▶ **Tarefa proposta 1**
Segundo o trecho sobre redes sociais, quais fontes de conteúdo midiático deram origem às alianças formadas em rede nos Estados Unidos? Liste todas.
▶ **Tarefa proposta 2**
Coloque numa tabela Markdown, com as colunas n e Linha, tudo o que vai do início dos registros até a linha que contém "List each element's". Deixe de fora as linhas em branco.

▶ **Trecho selecionado**
----

No interessante The Age of Insight, o cientista Eric Kandel explora os mecanismos pelos quais o cérebro humano desenvolve sua capacidade para empatia, ou seja, para entender — ainda que sem concordar — a posição do outro. Entender que o outro possa ter uma posição diferente da sua — e sobreviver sem ser “escorraçado” — é essencial à prática política. Uma das condições essenciais para a empatia, diz o cientista, é a troca de olhares — definidora de qualquer contato humano.
As redes sociais, onde as pessoas se escondem atrás da tela de um computador, algumas vezes no anonimato, são a antítese da “transparência” que pretendem representar. Ao mesmo tempo, o dinamismo oferecido pela comunicação instantânea nos afasta da reflexão e estimula respostas emocionais. É assim que se formam verdadeiras turbas eletrônicas, manadas virtuais dispostas ao linchamento, que em seguida transpõem para as ruas seu comportamento online.
Se por um lado as redes sociais permitem que todos se expressem — o que tem caráter altamente democrático, considerando que a liberdade de expressão sempre foi de muito poucos –, ao mesmo tempo contribuem para a atomização da opinião pública.
Alianças políticas sobre temas altamente emocionais, formadas em rede, nas quais internautas estimulam uns aos outros a agir, podem eventualmente transbordar para as ruas, como se deu nas manifestações de julho, mas se esvaziam com a mesma rapidez assim que a catarse se esvai.
Nos Estados Unidos, as alianças eventuais formadas em rede, a partir da reprodução de conteúdo midiático — especialmente da Fox News, de programas de debates em emissoras de rádio, mas também de blogs de direita como o Drudge Report — eventualmente se consolidaram num movimento intrapartidário, o Tea Party, que hoje dá direção ao Partido Republicano. É o melhor exemplo de casamento midiático-militante dos dias de hoje.
Dá para ouvir, no movimento, o eco das ideias simplórias e maniqueístas produzidas com didatismo pelas usinas midiáticas: o ‘peso’ e a ‘ineficiência’ do Estado; dar a vara de pescar, não o peixe; o sindicalismo corrupto; o multiculturalismo ‘esquerdizante’ e outros jargões de fácil apreensão e reprodução.
É possivel traçar um paralelo entre o Tea Party e o movimento neoliberal dos anos 70 e 80, que acompanhou a ascensão de Ronald Reagan à Casa Branca, as reformas internas nos Estados Unidos e a globalização a partir da plataforma econômica do consenso de Washington.

----

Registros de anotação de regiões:
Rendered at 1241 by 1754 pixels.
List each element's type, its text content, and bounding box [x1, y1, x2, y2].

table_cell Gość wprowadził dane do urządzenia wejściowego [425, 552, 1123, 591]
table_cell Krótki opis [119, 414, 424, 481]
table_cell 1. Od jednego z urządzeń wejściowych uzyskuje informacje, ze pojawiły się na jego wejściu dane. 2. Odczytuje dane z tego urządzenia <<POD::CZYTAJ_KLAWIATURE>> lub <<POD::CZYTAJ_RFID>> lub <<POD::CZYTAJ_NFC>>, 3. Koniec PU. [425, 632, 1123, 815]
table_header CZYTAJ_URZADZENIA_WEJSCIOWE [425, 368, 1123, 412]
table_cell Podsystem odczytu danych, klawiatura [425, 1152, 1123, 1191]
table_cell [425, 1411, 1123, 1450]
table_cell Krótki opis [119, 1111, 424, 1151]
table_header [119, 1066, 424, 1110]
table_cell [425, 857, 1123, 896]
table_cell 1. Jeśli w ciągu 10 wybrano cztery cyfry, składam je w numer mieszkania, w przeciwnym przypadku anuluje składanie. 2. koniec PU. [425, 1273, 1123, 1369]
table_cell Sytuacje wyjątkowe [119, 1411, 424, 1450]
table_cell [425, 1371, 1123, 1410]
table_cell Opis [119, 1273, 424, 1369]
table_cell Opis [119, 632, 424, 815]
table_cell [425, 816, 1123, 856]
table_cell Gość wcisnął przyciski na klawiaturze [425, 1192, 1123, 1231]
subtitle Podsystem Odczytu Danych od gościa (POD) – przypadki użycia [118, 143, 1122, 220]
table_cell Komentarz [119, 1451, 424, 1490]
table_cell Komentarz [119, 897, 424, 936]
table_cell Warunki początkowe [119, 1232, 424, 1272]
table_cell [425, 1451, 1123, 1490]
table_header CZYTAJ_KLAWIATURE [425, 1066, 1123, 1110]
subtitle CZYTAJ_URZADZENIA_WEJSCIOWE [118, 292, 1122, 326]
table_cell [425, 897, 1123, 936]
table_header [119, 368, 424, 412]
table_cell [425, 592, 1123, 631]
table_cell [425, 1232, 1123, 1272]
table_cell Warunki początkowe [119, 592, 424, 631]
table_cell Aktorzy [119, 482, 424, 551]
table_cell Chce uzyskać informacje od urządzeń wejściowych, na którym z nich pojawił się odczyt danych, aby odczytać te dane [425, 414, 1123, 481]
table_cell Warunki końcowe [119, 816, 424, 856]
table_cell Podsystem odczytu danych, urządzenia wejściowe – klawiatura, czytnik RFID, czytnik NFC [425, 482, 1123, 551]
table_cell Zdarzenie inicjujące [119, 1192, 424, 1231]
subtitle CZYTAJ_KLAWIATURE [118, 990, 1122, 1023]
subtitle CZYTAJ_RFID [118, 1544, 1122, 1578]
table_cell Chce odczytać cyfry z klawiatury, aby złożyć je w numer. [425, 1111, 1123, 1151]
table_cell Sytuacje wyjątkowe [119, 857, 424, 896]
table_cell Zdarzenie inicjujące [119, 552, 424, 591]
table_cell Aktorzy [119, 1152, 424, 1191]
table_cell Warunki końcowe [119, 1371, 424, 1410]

----

▶ **Resposta completa 1**
- Fox News
- programas de debates em emissoras de rádio
- blogs de direita, como o Drudge Report

▶ **Resposta completa 2**
| n | Linha |
|---|---|
| 1 | Rendered at 1241 by 1754 pixels. |
| 2 | List each element's type, its text content, and bounding box [x1, y1, x2, y2]. |